In some poor countries the rising price of vegetable oil is causing problems. There are those that say using a food crop for fuel sets up competition between food in poor countries and fuel in rich countries. Some propose that fuel only be made from non-edible vegetable oils like jatropha oil. Others argue that the problem is more fundamental. The law of supply and demand predicts that if fewer farmers are producing food the price of food will rise. It may take some time, as farmers can take some time to change which things they are growing, but increasing demand for biofuels is likely to result in price increases for many kinds of food. Some have pointed out that there are poor farmers and poor countries making more money because of the higher price of vegetable oil.
With the use of non-edible vegetable oils produced by trees such as Millettia Pinnata (formerly Pongamia Pinnata) or the Moringa oleifera tree, both which grow on borderline or non-arable land, the food versus fuel debate becomes less of an either/or question.
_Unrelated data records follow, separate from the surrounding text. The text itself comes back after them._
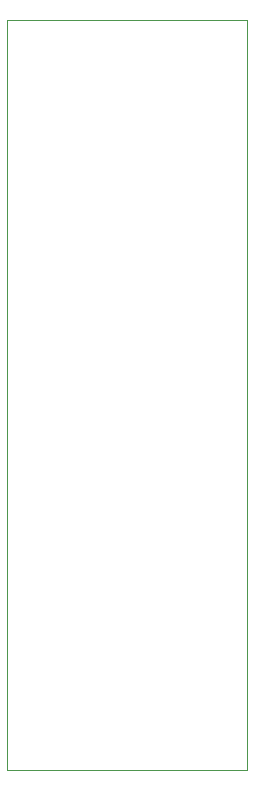
<source format=gbr>
G04 (created by PCBNEW (2013-03-31 BZR 4008)-stable) date 8/2/2013 1:38:20 PM*
%MOIN*%
G04 Gerber Fmt 3.4, Leading zero omitted, Abs format*
%FSLAX34Y34*%
G01*
G70*
G90*
G04 APERTURE LIST*
%ADD10C,0.006*%
%ADD11C,0.00393701*%
G04 APERTURE END LIST*
G54D10*
G54D11*
X11500Y-33500D02*
X11500Y-8500D01*
X19500Y-33500D02*
X11500Y-33500D01*
X19500Y-8500D02*
X19500Y-33500D01*
X11500Y-8500D02*
X19500Y-8500D01*
M02*

</source>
Apart from their facility of growing in non-arable and/or marginal land, these trees offer major advantages over peanut, soy-bean, sunflower, etc., in that they have long lives (up to 100 years), very low maintenance (since the intensive husbandry is limited to the first few years of their producing lives) and can provide cash-crops to rural areas, such as rural India. In the case of Millettia Pinnata and a few others, the fact that they are nitrogen-fixing legumes is another very important factor, in that they do not deplete the soil. Among other benefits of these trees is that they have root-systems that penetrate much deeper and do not compete with shallow-rooted plants, like grass (once the trees have attained a certain maturity). This means that the land can be used for multiple purposes, such as grazing for animals. Yet another benefit of using Millettia Pinnata to produce bio-diesel is that it can tolerate low rainfall (as little as 250 ml per year), far below what most food-crops require, thus reducing yet more their potential to compete.
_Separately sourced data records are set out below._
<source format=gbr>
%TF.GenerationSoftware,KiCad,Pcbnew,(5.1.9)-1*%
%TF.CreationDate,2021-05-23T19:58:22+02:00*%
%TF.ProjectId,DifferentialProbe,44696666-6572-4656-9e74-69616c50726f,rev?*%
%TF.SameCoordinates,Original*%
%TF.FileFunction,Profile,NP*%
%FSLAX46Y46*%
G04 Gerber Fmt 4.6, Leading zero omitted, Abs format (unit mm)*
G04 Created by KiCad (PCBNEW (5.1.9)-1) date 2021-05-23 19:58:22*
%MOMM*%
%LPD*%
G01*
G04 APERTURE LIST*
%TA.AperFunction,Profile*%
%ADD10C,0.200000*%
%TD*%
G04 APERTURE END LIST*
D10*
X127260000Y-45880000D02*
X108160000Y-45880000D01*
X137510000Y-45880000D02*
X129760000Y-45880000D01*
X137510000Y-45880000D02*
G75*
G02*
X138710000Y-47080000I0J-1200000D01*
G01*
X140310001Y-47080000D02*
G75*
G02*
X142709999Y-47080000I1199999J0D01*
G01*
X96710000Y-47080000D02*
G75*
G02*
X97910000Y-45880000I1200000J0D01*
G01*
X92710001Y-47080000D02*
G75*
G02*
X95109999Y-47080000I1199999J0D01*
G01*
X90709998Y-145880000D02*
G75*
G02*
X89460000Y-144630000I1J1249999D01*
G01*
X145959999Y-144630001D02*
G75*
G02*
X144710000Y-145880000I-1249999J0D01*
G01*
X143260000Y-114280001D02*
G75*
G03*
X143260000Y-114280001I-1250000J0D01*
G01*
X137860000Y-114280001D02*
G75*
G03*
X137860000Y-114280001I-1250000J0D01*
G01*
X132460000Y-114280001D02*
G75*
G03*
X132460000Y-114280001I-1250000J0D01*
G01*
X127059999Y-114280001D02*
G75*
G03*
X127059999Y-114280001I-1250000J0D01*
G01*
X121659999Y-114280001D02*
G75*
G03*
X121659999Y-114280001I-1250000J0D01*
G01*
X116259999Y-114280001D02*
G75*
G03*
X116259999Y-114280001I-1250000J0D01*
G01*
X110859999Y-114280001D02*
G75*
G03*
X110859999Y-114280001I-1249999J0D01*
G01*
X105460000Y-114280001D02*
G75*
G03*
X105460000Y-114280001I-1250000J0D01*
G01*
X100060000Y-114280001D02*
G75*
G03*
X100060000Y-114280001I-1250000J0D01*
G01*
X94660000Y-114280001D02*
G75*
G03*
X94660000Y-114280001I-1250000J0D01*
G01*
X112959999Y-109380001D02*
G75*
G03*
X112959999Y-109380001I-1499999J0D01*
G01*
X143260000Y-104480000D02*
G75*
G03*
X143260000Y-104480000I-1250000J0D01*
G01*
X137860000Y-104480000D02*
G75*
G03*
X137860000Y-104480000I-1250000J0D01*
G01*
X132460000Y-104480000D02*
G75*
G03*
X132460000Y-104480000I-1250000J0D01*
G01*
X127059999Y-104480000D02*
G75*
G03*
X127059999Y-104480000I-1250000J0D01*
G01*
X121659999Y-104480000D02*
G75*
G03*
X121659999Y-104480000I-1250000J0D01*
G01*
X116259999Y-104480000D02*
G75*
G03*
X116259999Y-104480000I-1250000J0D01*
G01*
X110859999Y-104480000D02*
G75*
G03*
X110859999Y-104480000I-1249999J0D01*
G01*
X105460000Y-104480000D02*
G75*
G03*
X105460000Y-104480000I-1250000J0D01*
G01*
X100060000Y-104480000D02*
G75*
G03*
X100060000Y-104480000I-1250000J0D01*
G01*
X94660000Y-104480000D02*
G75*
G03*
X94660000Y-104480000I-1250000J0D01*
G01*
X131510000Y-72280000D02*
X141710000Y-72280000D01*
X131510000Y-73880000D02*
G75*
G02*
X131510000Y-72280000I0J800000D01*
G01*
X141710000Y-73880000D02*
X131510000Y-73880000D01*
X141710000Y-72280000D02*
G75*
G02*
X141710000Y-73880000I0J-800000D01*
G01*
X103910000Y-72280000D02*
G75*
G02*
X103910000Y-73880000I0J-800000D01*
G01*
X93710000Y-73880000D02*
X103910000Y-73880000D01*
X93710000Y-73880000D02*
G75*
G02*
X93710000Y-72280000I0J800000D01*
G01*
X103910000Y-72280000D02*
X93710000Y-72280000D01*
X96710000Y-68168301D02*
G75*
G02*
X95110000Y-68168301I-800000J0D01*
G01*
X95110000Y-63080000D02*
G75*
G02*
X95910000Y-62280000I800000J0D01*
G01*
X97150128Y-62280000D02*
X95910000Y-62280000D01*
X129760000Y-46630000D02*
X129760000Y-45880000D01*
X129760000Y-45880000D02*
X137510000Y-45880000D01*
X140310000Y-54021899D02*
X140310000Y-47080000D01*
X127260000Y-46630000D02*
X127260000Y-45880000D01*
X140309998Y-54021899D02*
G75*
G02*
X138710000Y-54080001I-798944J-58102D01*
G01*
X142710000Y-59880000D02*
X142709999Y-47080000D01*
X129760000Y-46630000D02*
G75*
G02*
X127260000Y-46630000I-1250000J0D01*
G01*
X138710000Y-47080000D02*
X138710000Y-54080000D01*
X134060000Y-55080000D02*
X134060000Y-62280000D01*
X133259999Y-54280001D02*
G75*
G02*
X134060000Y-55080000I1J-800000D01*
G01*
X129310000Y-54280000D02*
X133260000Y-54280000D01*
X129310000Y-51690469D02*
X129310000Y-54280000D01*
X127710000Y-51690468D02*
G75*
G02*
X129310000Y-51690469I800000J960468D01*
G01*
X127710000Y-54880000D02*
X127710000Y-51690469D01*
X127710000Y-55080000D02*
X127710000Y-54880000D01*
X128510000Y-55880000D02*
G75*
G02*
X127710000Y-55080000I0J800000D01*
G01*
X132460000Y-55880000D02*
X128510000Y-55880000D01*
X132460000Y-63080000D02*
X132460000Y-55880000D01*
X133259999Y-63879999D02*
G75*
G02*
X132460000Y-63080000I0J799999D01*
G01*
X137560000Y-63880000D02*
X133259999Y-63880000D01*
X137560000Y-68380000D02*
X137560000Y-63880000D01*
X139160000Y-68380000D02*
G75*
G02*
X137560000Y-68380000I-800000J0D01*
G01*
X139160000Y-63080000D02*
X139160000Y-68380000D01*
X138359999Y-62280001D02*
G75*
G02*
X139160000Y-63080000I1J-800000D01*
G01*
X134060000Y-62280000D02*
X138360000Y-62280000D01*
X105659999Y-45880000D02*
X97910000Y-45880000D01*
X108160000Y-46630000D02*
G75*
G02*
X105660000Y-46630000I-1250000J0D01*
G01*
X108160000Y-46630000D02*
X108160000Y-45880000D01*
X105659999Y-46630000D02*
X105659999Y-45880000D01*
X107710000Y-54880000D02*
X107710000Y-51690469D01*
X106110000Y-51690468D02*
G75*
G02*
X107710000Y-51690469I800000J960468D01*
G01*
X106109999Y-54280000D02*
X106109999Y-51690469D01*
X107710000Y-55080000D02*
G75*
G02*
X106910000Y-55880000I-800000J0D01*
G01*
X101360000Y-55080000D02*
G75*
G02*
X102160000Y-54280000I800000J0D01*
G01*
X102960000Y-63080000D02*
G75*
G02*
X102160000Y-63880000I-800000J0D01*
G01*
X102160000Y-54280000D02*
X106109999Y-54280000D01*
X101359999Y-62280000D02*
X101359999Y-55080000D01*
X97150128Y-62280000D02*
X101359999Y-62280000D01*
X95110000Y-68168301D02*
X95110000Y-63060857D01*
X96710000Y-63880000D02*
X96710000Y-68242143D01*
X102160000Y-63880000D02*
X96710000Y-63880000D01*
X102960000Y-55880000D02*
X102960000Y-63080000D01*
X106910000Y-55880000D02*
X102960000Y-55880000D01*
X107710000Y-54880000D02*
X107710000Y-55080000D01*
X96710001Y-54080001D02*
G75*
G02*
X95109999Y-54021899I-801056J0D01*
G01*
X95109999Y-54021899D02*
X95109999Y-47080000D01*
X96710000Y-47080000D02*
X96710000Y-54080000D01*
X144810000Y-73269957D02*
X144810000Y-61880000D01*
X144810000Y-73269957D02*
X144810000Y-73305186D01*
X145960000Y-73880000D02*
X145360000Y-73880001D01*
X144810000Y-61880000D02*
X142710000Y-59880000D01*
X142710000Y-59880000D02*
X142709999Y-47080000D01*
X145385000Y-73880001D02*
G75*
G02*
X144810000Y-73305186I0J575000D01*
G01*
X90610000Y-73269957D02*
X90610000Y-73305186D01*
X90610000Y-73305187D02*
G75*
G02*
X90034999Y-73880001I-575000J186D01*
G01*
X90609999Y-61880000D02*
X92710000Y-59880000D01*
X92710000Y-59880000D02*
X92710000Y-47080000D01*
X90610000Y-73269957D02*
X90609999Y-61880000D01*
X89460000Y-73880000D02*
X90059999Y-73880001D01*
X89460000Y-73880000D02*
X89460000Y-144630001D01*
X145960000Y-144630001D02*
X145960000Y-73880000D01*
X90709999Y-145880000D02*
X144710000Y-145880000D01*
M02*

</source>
Some species of algae contain as much as 50% vegetable oil. Algae have very high growth rates compared to plants normally used to produce vegetable oil. Potentially algae could produce much more oil per area of land than current farming methods. So producing vegetable oil this way should result in less deforestation and less competition for food production land. One expert wrote: "As demonstrated here, microalgal biodiesel is technically feasible. It is the only renewable biodiesel that can potentially completely displace liquid fuels derived from petroleum. Economics of producing microalgal biodiesel need to improve substantially to make it competitive with petrodiesel, but the level of improvement necessary appears to be attainable. "
Where there is existing electricity generation using fossil fuels, there is a source of sterile CO2. This makes algaculture much easier. To grow algae you need lots of CO2, but if you get it from air you will also get all kinds of other organisms, some of which eat algae. Getting CO2 from a smokestack works out really well. Governments trying to address the external costs of coal power plants may have a carbon tax or carbon credit that provides additional motivation to use CO2 from smokestacks. Several commercial pilot plants are under construction.
There is substantial research and development work in this area but as of 2007 there is no commercial vegetable oil produced from algae and used as biofuel. ExxonMobil is investing $600 million and estimates they are 5 to 10 years from significant production, but could invest billions in final development and commercialization. If and when the commercialization challenges are overcome, vegetable oil production could expand very rapidly.
In 2012 President Obama supported the idea of getting oil from algae.